L’après-midi, le forum de l’ADBDP présentait quelques partenaires de l’association. D’abord Cécile Queffélec, responsable de l’Observatoire de la Lecture Publique au SLL, puis Céline Adnet, responsable de la formation initiale des conservateurs territoriaux à l’INET. Cécile Avalonne (BDP du Val-d’Oise) présentait une étude d’impact réalisée sur treize bibliothèques représentatives de son département, intitulée « La bibliothèque vaut-elle le coût ? » 8. Le forum se poursuivait par la présentation des groupes de travail de l’ADBDP – évaluation, par Dominique Delanoue (BDP de la Drôme), action culturelle par Marjorie Troupenat (BDP du Maine-et-Loire) – et du séminaire biblio-droit par Xavier Couteau (BDP d’Eure-et-Loir).

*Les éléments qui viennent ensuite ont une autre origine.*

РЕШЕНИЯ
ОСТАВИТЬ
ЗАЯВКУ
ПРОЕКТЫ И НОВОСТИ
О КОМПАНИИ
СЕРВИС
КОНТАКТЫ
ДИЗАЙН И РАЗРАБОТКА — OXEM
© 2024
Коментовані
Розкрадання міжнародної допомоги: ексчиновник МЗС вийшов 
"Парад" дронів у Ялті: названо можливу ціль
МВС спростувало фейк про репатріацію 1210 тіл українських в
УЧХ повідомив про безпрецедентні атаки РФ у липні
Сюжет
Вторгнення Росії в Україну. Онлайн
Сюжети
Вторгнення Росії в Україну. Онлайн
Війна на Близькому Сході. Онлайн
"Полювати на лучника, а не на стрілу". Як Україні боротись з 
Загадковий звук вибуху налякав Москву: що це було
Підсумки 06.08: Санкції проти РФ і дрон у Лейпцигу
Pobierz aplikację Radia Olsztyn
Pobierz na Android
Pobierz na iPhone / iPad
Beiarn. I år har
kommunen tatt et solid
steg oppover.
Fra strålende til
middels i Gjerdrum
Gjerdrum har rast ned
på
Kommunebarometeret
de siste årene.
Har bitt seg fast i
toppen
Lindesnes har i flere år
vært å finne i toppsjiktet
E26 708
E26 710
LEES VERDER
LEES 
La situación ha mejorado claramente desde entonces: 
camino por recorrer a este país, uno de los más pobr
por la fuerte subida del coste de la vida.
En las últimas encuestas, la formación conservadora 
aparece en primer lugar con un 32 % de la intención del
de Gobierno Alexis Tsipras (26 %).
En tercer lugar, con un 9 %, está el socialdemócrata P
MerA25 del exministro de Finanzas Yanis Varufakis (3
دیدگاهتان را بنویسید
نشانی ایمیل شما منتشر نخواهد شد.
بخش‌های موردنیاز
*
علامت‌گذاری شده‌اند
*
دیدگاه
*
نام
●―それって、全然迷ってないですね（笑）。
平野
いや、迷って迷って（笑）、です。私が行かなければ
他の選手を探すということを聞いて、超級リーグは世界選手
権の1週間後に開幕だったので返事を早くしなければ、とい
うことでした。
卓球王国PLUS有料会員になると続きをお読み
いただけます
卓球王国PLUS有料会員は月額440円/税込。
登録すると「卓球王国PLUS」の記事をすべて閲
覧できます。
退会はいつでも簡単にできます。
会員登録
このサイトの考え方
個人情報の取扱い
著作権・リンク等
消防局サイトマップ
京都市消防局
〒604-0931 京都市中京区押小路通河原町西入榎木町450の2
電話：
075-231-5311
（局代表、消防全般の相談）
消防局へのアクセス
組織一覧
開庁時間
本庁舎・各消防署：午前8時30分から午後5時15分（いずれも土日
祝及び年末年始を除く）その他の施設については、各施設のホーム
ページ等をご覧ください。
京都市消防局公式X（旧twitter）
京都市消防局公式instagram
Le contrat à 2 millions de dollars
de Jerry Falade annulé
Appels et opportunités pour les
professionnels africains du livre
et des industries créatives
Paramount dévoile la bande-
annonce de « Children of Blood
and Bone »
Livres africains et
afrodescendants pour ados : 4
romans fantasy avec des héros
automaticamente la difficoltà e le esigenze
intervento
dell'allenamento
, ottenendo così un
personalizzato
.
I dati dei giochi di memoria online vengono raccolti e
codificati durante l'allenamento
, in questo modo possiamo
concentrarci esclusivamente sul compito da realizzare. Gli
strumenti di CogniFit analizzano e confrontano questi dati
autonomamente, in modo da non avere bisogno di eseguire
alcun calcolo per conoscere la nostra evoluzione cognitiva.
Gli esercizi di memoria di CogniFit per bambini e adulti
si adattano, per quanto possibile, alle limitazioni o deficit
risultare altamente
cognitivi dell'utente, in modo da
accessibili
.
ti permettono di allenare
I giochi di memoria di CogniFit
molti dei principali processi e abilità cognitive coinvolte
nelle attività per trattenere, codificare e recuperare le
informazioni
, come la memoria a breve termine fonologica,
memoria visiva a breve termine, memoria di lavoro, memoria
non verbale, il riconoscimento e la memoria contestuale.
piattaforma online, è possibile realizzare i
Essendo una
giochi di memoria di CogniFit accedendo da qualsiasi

La deuxième partie de l’après-midi était consacrée à l’assemblée générale extraordinaire de l’ADBDP pour les membres, les autres congressistes étant invités à visiter le Parlement européen ou la bibliothèque Malraux de Strasbourg.

Fidèle à leur tradition, ces journées de l’ADBDP comportaient une soirée biblio-festive sur le site de Truchtersheim de la BDBR : visite des locaux et présentation des activités par les personnels, spectacle de conteurs et food-truck à tartes flambées en constituaient le programme.

Apprendre demain

Moins originale dans sa forme que celle d’ouverture, la conférence de clôture, « Apprendre demain », était aussi brillante que passionnante. Richard-Emmanuel Eastes – docteur en sciences de l'éducation et en philosophie, agrégé de chimie, pédagogue pluridisciplinaire, chercheur, médiateur scientifique, entrepreneur, chroniqueur et essayiste – a démontré qu’on apprenait « seul, mais pas tout seul ». Il a présenté les quatre compétences clés pour l’avenir : la créativité, la pensée dans un monde complexe, la collaboration et la pensée critique. Il a insisté sur le besoin de clés de décodage et de démystification, ce qui n’est pas sans rappeler l’attachement des bibliothécaires à la recherche des sources et à l’évaluation de leur pertinence.

L’ADBDP n’est plus, vive l’ABD

Ces journées se sont achevées par une séquence intitulée « L’ADBDP en route vers le futur… : le nouveau visage de votre association ». Plusieurs révélations, qui avaient été esquissées lors de l’ouverture des journées, ont été confirmées. Pour son trentième anniversaire 9, qui n’a d’ailleurs pas fait l’objet d’une célébration particulière, l’ADBDP n’est plus ! Désormais ouverte à tous les personnels des BDP, après avoir déjà été élargie aux directeurs-adjoints il y a quelques années, elle devient l’Association des Bibliothécaires Départementaux (ABD), en attendant de trouver une autre dénomination. Sa gouvernance évolue également, la fonction exécutive n’étant plus assurée par un président mais par deux à quatre co-présidents, les deux premiers élus étant les actuels vice-présidents. Faut-il y voir un désir d’action plus collective ou une solution pragmatique face à la difficulté de trouver des directeurs de bibliothèques acceptant de cumuler cette charge avec la leur ? Sans doute un peu des deux.